After about twenty false whoops and cheers at drum roadies moseying across the stage, the band finally comes ascends the stage. Then BANG, it’s on! Eugene shuffles giddily from one side of the stage to the other: Cinzano in hand, his bare-chested torso swaying rhythmically with the music. Electric violinist Sergey, an older, white bearded man with a beret, gallops the stage with the zeal of a man half his age. The little MC/percussionist runs around rapping and hitting things in a dizzying display of enthusiasm. Clearly this is a band that excels in the sense of its own spectacle. A live band. A party band.
Click here to view the video on YouTube.
\’Wonderlust King\’ on Letterman
Perhaps that infectious energy explains the flourishing expansion of ‘gypsy music’ all over the world. Just wiki ‘gypsy punk’ and you’ll see a myriad of like bands, all dutifully citing Gogol Bordello. Its almost like people have looked up and said, “What fun!
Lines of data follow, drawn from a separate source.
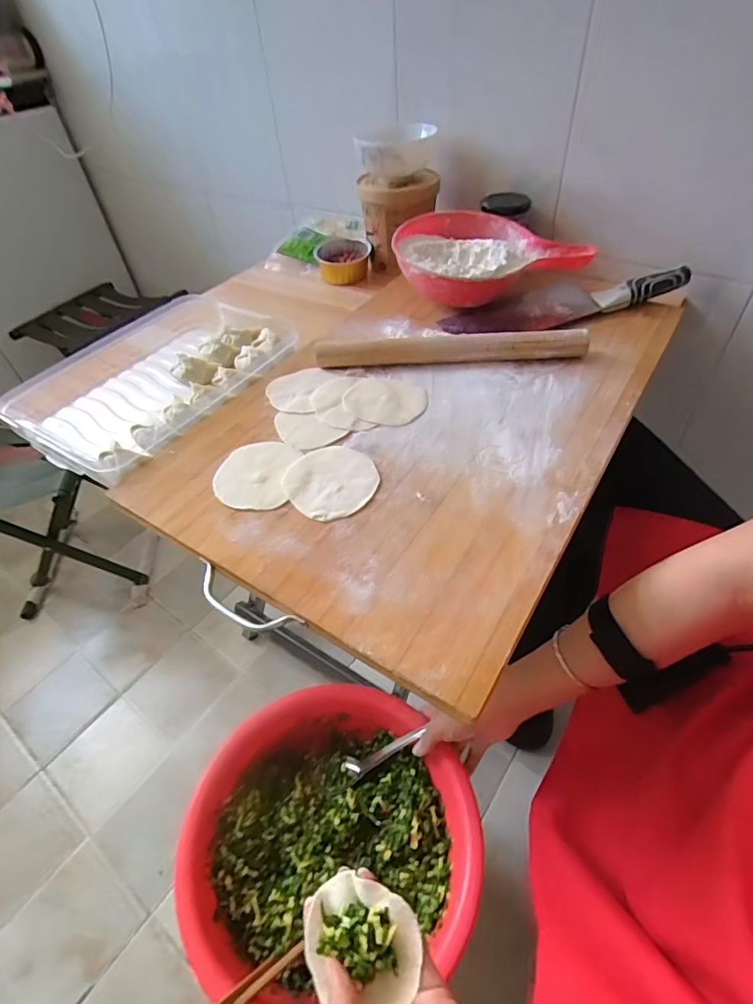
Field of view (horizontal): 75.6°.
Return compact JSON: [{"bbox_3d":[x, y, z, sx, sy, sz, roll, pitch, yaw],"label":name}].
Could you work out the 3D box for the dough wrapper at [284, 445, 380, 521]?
[{"bbox_3d":[-0.037,-0.020,0.415,0.077,0.006,0.081,-2,47,2],"label":"dough wrapper"}]

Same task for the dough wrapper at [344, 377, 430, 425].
[{"bbox_3d":[0.009,-0.104,0.487,0.080,0.008,0.069,8,50,4],"label":"dough wrapper"}]

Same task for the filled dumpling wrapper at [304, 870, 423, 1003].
[{"bbox_3d":[-0.009,0.268,0.300,0.070,0.024,0.053,18,51,22],"label":"filled dumpling wrapper"}]

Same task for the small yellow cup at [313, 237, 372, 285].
[{"bbox_3d":[-0.047,-0.355,0.709,0.078,0.040,0.063,-20,49,-12],"label":"small yellow cup"}]

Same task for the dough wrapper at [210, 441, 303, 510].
[{"bbox_3d":[-0.107,-0.026,0.428,0.066,0.004,0.080,0,46,6],"label":"dough wrapper"}]

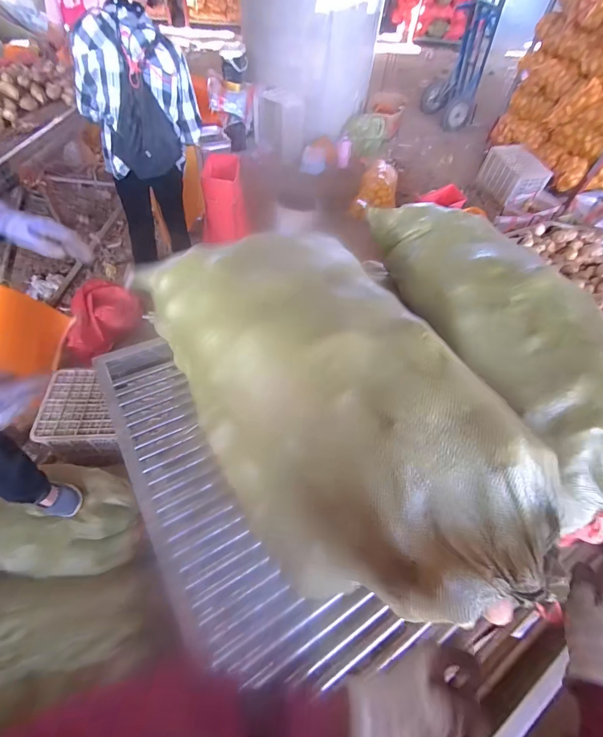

We should do that!”
But flattered though he clearly is with the emulation ,Eugene remains aloof: “I wouldn’t really say we have any musical peers. We just sort of do our own thing. There are plenty of bands that have accordions and violins but that doesn’t make it ‘gypsy music’. When I moved to Brazil recently I naturally found all these other musicians and we started jamming; samba music, bossa nova. When I ask him if he thinks that sort of music can have the same “timeless” quality that he attributes to gypsy music he responds, quite reasonable, “It depends on who’s playing it.”
All that Latin influence is palpable too, if not musically then in the band’s ethos. Gogol Bordello are musical uniters, comprised of cultural refugees and wanderers from around the world: Scottish, Maori, Ukranian; no matter.
I know Eugene is a New Yorker from the age of about fifteen, one of the most ethnically diverse cities on the planet, but I have to wonder, where on earth would you play music like this, one part punk, one part Eastern European folk? Was CBGB’s even still open at that point?
“When we started in New York,” Eugene speaks slowly and deliberately, “We didn’t have anywhere to play. So we made our own parties.” Those gypsy parties would become a thriving part of New York’s underground punk scene and would ultimately propel the band to become and act of international recognition, beloved by fanatically devoted fans.
Click here to view the video on YouTube.
‘Start Wearing Purple’ @ Coachella
You can see it here. The crowd response is incredible, nearly equalling the not unimpressive energy of the performers onstage. I’ve been to plenty of hard rock gigs, even metal gigs where the audiencial output is limited to a bit of swaying and maybe some light headbanging. Not so in a Gogol pit: the punters truly go for it. Instead of a single moshpit in the center of the room, dancing unfurls in waves: hardcore gypsy thrashers up the front, slowly decreasing in intensity until by the by the time it gets back to the bleachers people are still dancing. There’s something in this communal tarantism that you don’t see at many other shows, people really getting into the gypsy spirit. Of course, it could be the implied alcoholism in the thing, but then again, people will drink at any opportunity they get.
The encore is impressive. After a soulful acoustic number, Alcohol ,the band rips into another set of rave-ups, culminating with the percussionist/MC feeding his marching drum out to the audience and proceeding to stand upon it, literally surfing the crowd. There is an extended crescendo ending (the last of many) as the band members thank the audience and make their way off stage.
As we finish up our interview we hear the supporting band, the Rum Jacks, deliver an explosive rendering of the Clash’s Bankrobber through the open doors to the venue. This seems like a good sign. “Great song, eh?” I venture. He nods wistfully. “It is a great song.”